[Records from a collection]
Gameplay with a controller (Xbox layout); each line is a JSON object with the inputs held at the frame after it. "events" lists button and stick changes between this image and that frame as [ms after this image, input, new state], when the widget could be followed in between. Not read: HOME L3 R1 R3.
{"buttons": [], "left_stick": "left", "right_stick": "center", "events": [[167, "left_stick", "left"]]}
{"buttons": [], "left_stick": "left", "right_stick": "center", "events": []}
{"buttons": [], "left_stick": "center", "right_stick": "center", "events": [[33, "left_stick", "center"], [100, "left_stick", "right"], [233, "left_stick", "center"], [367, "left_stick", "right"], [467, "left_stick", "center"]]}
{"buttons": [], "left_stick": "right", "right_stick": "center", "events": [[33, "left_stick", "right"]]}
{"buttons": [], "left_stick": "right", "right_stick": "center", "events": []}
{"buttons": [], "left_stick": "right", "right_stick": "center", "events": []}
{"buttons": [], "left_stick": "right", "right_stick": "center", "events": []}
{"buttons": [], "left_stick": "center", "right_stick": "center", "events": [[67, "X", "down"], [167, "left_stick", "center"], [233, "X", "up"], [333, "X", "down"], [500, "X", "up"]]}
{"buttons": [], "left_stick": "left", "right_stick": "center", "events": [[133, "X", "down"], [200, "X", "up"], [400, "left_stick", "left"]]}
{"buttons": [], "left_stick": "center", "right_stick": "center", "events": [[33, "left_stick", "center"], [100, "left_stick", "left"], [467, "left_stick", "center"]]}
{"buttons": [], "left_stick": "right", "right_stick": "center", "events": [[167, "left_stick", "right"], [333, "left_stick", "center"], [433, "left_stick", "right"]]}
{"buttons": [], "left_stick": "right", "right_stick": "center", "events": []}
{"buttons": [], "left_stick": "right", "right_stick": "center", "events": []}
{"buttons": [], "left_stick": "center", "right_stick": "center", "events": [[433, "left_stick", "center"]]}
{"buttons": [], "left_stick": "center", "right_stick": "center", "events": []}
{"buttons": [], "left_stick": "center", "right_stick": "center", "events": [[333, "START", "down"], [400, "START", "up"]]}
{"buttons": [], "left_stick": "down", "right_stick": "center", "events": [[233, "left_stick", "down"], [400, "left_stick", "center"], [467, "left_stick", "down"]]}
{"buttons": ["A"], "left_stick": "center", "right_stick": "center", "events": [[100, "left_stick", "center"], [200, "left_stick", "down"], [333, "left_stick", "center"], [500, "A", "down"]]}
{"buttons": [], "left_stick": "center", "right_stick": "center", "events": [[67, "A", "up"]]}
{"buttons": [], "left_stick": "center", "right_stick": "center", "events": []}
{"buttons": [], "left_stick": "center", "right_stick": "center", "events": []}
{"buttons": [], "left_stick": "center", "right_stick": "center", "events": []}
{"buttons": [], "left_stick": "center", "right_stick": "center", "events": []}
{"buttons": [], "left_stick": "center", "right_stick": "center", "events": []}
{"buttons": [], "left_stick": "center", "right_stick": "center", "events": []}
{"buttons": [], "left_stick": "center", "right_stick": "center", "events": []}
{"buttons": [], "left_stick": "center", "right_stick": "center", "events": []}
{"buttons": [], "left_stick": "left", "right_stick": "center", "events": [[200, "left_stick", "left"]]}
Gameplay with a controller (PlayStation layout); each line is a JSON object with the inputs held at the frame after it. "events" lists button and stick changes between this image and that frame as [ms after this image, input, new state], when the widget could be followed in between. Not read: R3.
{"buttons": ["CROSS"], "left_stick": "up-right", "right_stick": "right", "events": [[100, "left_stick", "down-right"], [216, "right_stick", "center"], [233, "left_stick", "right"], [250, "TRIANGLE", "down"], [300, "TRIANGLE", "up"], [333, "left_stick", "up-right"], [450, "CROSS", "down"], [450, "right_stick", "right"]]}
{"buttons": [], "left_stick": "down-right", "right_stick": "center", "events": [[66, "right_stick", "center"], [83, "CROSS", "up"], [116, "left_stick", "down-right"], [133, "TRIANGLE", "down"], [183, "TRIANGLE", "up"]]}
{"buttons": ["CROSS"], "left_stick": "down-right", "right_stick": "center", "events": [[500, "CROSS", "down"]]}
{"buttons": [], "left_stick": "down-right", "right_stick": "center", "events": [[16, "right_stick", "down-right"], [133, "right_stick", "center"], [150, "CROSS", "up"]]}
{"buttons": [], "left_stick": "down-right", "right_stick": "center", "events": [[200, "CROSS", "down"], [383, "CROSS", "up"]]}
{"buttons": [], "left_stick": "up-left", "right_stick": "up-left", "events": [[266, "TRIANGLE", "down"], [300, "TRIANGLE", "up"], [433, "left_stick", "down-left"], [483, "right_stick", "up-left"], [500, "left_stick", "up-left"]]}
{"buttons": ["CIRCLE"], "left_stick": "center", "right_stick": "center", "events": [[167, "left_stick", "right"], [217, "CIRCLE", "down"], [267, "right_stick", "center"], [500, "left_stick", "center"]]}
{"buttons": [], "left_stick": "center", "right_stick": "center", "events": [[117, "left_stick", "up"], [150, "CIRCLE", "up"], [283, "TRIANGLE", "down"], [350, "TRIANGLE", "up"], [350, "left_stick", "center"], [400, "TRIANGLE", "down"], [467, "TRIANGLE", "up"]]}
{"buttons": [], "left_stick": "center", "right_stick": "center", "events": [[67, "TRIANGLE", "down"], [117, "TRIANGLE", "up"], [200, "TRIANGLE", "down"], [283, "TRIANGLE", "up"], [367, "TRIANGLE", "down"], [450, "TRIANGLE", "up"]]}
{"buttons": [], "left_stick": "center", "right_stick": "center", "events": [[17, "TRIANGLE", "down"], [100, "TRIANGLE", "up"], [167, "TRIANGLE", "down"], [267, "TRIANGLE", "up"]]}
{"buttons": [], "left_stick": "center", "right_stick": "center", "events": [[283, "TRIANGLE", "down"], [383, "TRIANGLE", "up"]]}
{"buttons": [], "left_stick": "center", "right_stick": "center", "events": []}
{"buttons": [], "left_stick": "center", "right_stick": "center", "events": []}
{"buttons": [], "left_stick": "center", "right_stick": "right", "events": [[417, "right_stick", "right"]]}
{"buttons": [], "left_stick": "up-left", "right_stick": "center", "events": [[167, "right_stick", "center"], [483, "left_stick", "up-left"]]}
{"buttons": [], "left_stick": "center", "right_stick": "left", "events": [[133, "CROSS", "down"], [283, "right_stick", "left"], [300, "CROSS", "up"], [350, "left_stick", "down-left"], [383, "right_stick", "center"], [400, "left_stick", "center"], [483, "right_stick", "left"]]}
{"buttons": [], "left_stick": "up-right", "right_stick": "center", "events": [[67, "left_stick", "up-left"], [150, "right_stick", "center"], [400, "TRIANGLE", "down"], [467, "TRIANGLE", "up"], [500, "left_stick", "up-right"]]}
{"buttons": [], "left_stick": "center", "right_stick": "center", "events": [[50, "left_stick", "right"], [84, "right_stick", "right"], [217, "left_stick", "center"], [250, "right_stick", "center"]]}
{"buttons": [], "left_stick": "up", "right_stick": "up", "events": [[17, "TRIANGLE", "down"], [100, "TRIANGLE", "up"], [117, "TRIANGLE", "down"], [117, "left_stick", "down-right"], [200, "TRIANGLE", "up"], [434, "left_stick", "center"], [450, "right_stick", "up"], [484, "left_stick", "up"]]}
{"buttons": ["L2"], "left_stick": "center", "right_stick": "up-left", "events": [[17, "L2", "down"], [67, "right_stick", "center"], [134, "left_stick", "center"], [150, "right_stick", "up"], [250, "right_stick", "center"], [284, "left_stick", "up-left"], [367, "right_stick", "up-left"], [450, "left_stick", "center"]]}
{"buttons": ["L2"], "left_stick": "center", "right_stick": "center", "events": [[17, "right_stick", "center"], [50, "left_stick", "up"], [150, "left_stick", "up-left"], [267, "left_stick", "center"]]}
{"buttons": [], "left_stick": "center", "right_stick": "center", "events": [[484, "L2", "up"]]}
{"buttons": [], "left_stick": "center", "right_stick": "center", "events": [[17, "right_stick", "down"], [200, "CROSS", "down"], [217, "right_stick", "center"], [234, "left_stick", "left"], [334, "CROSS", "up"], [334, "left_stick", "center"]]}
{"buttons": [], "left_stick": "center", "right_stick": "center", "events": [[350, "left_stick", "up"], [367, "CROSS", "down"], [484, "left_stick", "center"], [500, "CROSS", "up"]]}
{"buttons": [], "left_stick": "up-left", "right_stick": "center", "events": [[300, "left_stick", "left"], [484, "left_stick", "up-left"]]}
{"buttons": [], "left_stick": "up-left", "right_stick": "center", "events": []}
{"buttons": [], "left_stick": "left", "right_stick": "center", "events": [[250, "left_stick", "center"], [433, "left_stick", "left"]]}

**Work instruction**
Whenever a line above contains "input", copy that line.

**Written reply**
Gameplay with a controller (Xbox layout); each line is a JSON object with the inputs held at the frame after it. "events" lists button and stick changes between this image and that frame as [ms after this image, input, new state], when the widget could be followed in between. Not read: HOME L3 R1 R3.
Gameplay with a controller (PlayStation layout); each line is a JSON object with the inputs held at the frame after it. "events" lists button and stick changes between this image and that frame as [ms after this image, input, new state], when the widget could be followed in between. Not read: R3.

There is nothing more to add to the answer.